Giant Yutyrannus huali Had 56 Teeth, Feathers

Friday, September 28, 2018

A restoration of Yutyrannus huali

At Wauconda Library's summer STEAM camp, a young patron wanted to know, "How many teeth do Yutyrannus have?"

It's hard to imagine what a 30-foot-long, 1½-ton dinosaur would do with feathers. Take flight? Impossible. Discovered six years ago in northeastern China, the Yutyrannus huali, an early T. rex cousin, is the largest dinosaur discovered so far that features plumage.

This feather-accessorized dino came along about 125 million years ago, 60 million years before T. rex. Yutyrannus stood upright on two legs. Its arms were longish, each with three fingers, topped by a yardstick-long head. The Yutyrannus had an oversized mouth full of teeth.

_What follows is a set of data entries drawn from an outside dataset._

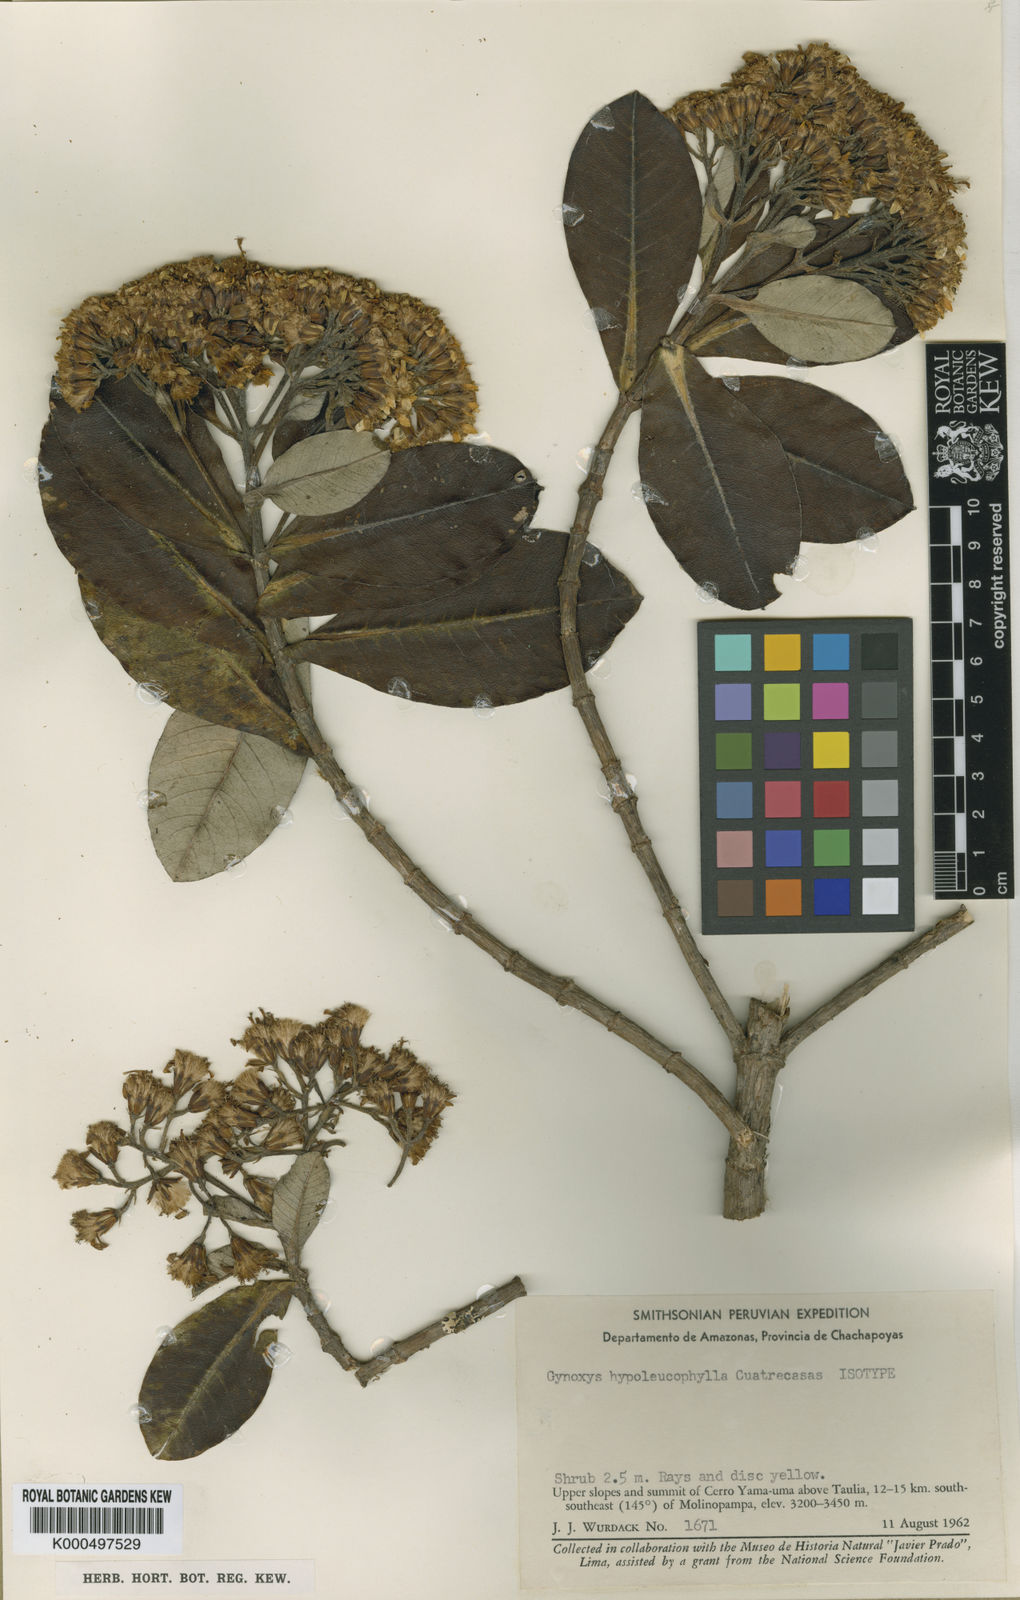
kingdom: Plantae
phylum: Tracheophyta
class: Magnoliopsida
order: Asterales
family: Asteraceae
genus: Gynoxys
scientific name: Gynoxys hypoleucophylla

Corwin Sullivan, associate professor, and Philip J. Currie, professor of Vertebrate Paleontology at Canada's University of Alberta, studied the Yutyrannus huali fossils.

When asked how many teeth were in Yutyrannus' gigantic mouth, Sullivan said, "My guess would be about 56 in total." By comparison, its five-times larger, featherless T. rex cousin crushed prey using about 60 choppers.

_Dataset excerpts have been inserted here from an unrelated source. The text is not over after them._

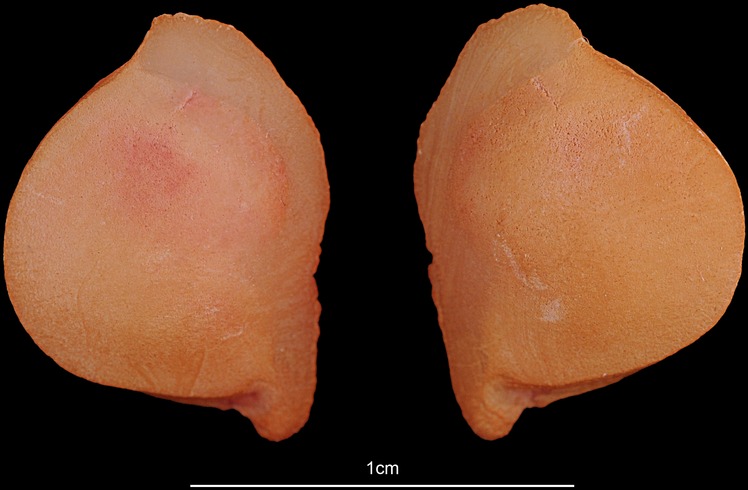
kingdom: Animalia
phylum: Chordata
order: Siluriformes
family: Ariidae
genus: Netuma
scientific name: Netuma bilineata
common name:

The fossilized remains of three Yutyrannus -- one adult and two youth -- were found in slate slabs. It takes the trained eye of a paleontologist to decode the markings that indicate the presence of feathers.

"The feathers are preserved as dark linear streaks on the slabs containing the fossils," Corwin said. "In life, the feathers would have resembled bristles or hairs, rather than the blade-like feathers of modern birds. Their function was almost certainly insulation and/or visual display, rather than anything to do with flight."

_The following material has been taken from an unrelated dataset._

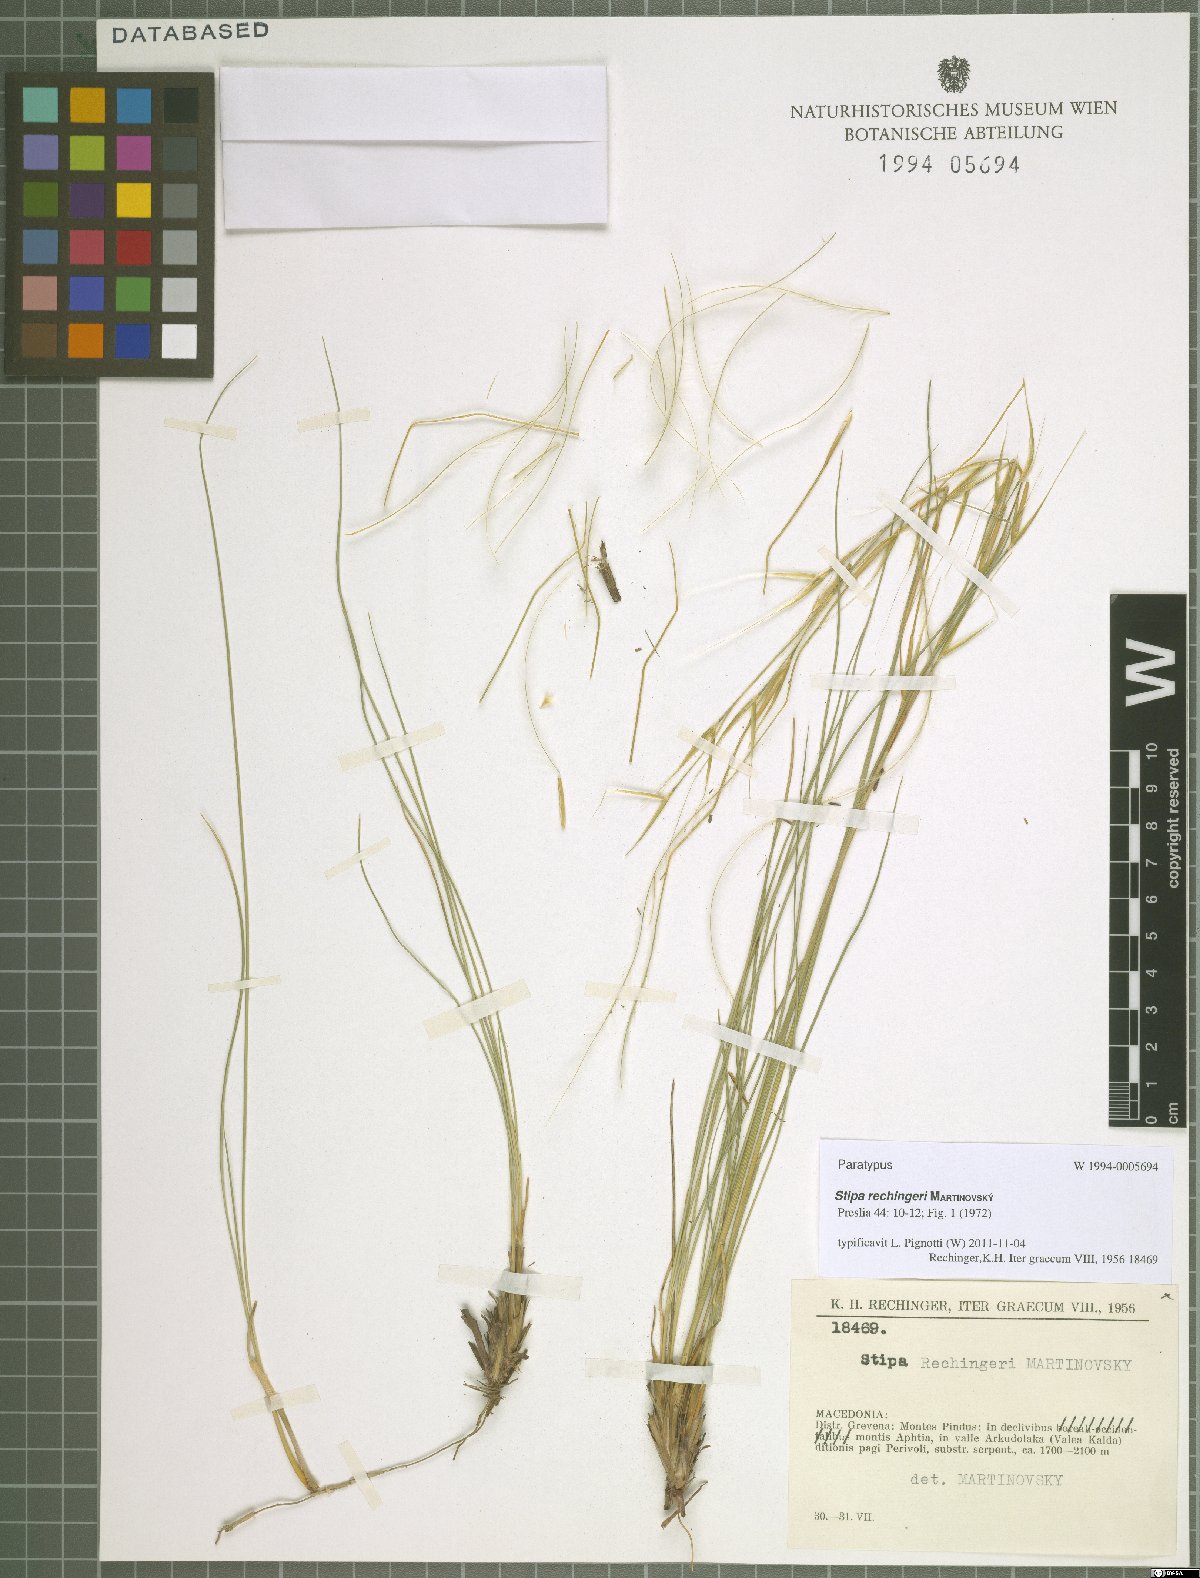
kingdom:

A simplified cladogram showing the systematic position of Y. huali among the Tyrannosauroidea.  Xu, X., Wang, K., Zhang, K., Ma, Q., Xing, L., Sullivan, C., Hu, D., Cheng, S., and Wang, S. 2012. A gigantic feathered dinosaur from the Lower Cretaceous of China.

The area in China where Yutyrannus was uncovered is rich in fossilized dinosaur remains, including the very first discovery of a feathery dino, a much smaller dinosaur species called Sinosauropteryx.

The quarry and surrounding area has yielded a bumper crop of animal and plant fossils representing both the Jurassic and Cretaceous periods, which ranges from amphibians, plants, fish, mammals and winged pterosaurs to ancient birds. Ten dinosaur museums near the quarry feature the many incredible dinosaur fossils.

Corwin said dinosaurs like Yutyrannus were globally widespread, though not necessarily present on every continent.

Speculating as to why the giant might have needed feathers, Corwin said, "Although most of the Cretaceous was characterized by a warm climate, northeast China seems to have been relatively cool during the specific time when Yutyrannus existed, approaching modern conditions. The cooler temperatures may at least partly explain the occurrence of feathers, which could have had an insulating function."

Another feathered dinosaur, Caudipteryx, a peacock-sized creature, emerged about 5 million years before Yutyrannus and has captured Corwin's attention.

"Caudipteryx represents an early and preliminary step down an intriguing evolutionary pathway, and is also among the most primitive dinosaurs to possess feathers of the pennaceous (blade-like) type seen in modern birds."